When I study Bluetooth, I am confused to understand Bluetooth connection and pairing, bonding, etc.
As far as I know, Bluetooth Connection has these steps:
Inquiry - discover
Paging - using the address in Inquiry process, process of forming a connection
Connection - device can participate actively(Active mode) or put into other mode(Sniff, Hold...)
When we use Bluetooth devices(e.g. Smartphone, Bluetooth Heaset)
it has these steps:
Discovery devices
Pairing(exchange other security information like address, PIN Code)
Connection start
I can't match paging to pairing. Is my understanding right below?
Inquiry = Discover Devices
Paging = Pairing
Connection = Connection start
How can I merge above two categories?
Not answered in 7-months! Oh, well for posterity...
Inquiry and Paging - Link Layer Connection
(Is there anyone out there? Hello!)
Inquiry and Paging are procedures and states of the Bluetooth Link Controller during the connection process.
The standard progression of states to a connection are as follows:
One device performs the Inquiry procedure, a request message for devices within 10-meters to respond, if they are in range. This device is the Master.

Data taken from a collection:
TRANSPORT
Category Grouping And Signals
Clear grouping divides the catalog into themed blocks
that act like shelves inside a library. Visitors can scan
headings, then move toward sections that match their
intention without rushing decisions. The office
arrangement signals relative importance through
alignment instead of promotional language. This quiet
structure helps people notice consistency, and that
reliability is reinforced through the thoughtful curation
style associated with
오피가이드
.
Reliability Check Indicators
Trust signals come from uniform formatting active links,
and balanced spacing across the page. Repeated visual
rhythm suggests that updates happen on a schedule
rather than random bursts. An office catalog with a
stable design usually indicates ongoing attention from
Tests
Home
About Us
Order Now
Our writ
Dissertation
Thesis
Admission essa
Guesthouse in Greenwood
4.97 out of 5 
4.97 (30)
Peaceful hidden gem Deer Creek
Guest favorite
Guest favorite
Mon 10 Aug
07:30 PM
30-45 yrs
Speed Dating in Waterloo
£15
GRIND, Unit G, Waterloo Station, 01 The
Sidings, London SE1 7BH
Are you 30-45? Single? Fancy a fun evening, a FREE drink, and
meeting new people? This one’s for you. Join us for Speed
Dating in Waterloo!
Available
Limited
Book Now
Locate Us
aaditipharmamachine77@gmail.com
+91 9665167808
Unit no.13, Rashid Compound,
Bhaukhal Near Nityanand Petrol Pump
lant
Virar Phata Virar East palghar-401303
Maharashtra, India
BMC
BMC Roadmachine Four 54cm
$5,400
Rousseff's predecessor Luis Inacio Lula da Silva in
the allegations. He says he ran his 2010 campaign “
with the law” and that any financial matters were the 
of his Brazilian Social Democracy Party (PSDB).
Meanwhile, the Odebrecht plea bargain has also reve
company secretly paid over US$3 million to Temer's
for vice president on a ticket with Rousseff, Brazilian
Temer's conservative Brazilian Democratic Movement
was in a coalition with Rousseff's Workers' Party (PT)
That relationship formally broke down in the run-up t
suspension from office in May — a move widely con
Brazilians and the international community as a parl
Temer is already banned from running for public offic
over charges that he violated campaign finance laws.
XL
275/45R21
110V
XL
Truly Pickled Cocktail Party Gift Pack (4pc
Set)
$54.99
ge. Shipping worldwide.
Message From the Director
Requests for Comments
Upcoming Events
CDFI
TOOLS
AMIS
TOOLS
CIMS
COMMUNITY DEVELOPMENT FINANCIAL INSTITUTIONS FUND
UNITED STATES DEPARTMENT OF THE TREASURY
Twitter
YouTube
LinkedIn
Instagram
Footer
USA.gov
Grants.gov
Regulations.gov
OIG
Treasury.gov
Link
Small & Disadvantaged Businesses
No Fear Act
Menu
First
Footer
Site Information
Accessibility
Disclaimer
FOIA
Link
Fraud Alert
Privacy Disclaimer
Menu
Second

# Activities:
a) For each statement, say whether the Bluetooth connection text agrees with it, answering yes or no and quoting the text's deciding words: (i) the Inquiry procedure asks devices within 10 meters to respond; (ii) the device that performs the Inquiry procedure is the Slave; (iii) pairing exchanges security information such as an address and a PIN code.
b) Rename "Master" to "Central" while reproducing the part of the Bluetooth connection text that opens with the words containing "Not answered in" and closes with "is the Master.".
The entries are separate material, apart from the Bluetooth connection text.

# Answers for each item:
a)
(i) Yes: "a request message for devices within 10-meters to respond, if they are in range"
(ii) No: "This device is the Master."
(iii) Yes: "exchange other security information like address, PIN Code"

b)
Not answered in 7-months! Oh, well for posterity...
Inquiry and Paging - Link Layer Connection
(Is there anyone out there? Hello!)
Inquiry and Paging are procedures and states of the Bluetooth Link Controller during the connection process.
The standard progression of states to a connection are as follows:
One device performs the Inquiry procedure, a request message for devices within 10-meters to respond, if they are in range. This device is the Central.